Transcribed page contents
####################
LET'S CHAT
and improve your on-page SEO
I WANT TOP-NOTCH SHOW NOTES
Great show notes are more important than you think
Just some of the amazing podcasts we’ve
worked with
####################
Every record above must be duplicated exactly.

__TASK OUTPUT__.
LET'S CHAT
and improve your on-page SEO
I WANT TOP-NOTCH SHOW NOTES
Great show notes are more important than you think
Just some of the amazing podcasts we’ve
worked with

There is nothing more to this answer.